**Exercise instructions:** Below are entries; output exactly the lines from the one with "left eye: (301, 414)" to the one with "right back paw: (176, 538)", both included, and nothing else.

**Input:**
>>>

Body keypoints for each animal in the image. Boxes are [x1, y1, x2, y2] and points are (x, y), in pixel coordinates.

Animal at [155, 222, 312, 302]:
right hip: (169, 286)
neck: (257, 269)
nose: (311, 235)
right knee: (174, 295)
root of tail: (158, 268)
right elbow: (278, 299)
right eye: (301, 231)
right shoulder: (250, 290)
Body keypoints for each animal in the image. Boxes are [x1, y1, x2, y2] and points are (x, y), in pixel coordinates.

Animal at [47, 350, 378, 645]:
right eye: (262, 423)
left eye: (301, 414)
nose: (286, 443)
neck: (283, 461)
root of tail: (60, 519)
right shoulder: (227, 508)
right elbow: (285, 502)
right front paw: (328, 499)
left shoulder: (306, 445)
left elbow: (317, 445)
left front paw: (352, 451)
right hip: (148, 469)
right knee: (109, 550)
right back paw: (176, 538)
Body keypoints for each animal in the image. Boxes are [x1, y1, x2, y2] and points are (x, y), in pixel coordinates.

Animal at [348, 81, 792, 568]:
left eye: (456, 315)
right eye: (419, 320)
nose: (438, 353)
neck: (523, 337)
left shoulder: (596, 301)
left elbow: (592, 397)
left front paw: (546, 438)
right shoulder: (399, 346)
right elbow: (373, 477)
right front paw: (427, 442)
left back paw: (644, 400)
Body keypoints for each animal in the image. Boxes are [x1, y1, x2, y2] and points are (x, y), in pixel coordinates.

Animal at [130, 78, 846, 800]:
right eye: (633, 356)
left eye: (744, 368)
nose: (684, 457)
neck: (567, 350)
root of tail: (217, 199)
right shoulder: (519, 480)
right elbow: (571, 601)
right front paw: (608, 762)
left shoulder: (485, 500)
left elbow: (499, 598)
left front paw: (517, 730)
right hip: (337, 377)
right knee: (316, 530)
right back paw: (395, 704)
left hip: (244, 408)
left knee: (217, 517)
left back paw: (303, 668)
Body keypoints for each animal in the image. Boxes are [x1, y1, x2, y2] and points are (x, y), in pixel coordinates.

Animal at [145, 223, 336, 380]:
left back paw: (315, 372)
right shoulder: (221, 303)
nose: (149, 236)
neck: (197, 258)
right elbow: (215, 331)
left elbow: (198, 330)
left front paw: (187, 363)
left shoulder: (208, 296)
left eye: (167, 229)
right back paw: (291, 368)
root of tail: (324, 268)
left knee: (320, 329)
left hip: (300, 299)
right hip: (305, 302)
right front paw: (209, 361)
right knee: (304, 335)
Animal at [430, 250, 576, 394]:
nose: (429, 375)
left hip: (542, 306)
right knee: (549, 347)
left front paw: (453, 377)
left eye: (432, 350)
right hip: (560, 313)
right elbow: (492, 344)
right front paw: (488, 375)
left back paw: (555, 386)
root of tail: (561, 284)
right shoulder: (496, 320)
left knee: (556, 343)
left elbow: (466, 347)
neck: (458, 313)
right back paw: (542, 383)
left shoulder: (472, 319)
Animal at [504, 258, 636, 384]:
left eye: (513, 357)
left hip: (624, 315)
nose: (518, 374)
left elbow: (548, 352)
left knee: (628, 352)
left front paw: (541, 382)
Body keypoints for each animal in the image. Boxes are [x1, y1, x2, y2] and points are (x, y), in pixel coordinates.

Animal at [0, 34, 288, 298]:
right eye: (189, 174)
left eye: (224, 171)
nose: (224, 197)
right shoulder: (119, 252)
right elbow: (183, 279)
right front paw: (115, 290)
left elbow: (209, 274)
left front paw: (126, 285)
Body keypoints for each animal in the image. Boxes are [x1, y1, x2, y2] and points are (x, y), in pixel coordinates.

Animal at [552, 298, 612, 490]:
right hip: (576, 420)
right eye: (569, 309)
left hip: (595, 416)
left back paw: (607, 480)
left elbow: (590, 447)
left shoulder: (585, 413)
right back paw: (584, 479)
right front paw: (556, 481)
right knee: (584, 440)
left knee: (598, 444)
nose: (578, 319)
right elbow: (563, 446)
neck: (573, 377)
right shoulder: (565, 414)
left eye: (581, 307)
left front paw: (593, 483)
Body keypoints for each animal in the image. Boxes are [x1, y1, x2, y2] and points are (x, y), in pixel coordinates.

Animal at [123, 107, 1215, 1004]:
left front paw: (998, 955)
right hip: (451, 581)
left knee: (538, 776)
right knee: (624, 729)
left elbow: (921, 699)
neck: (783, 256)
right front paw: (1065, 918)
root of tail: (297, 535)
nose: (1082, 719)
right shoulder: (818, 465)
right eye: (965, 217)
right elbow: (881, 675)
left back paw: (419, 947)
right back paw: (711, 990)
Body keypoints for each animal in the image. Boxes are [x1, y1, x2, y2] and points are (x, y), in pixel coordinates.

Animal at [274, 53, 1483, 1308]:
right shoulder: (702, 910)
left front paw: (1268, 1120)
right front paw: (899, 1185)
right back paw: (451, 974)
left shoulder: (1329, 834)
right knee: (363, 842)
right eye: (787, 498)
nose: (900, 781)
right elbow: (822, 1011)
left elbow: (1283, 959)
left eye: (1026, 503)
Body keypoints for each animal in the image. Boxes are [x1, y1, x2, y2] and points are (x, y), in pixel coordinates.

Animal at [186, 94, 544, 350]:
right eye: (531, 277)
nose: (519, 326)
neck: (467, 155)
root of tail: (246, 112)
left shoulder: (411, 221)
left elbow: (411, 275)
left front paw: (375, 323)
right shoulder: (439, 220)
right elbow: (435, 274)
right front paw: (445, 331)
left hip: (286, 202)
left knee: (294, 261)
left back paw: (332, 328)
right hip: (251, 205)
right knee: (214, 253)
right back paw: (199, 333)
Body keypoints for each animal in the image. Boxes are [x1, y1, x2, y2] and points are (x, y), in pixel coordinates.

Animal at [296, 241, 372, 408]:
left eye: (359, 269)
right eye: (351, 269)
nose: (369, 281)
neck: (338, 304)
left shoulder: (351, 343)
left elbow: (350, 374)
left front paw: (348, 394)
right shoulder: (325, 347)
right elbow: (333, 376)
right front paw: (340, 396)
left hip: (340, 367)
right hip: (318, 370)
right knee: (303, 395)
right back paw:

<<<

**Result of the task:**
left eye: (301, 414)
nose: (286, 443)
neck: (283, 461)
root of tail: (60, 519)
right shoulder: (227, 508)
right elbow: (285, 502)
right front paw: (328, 499)
left shoulder: (306, 445)
left elbow: (317, 445)
left front paw: (352, 451)
right hip: (148, 469)
right knee: (109, 550)
right back paw: (176, 538)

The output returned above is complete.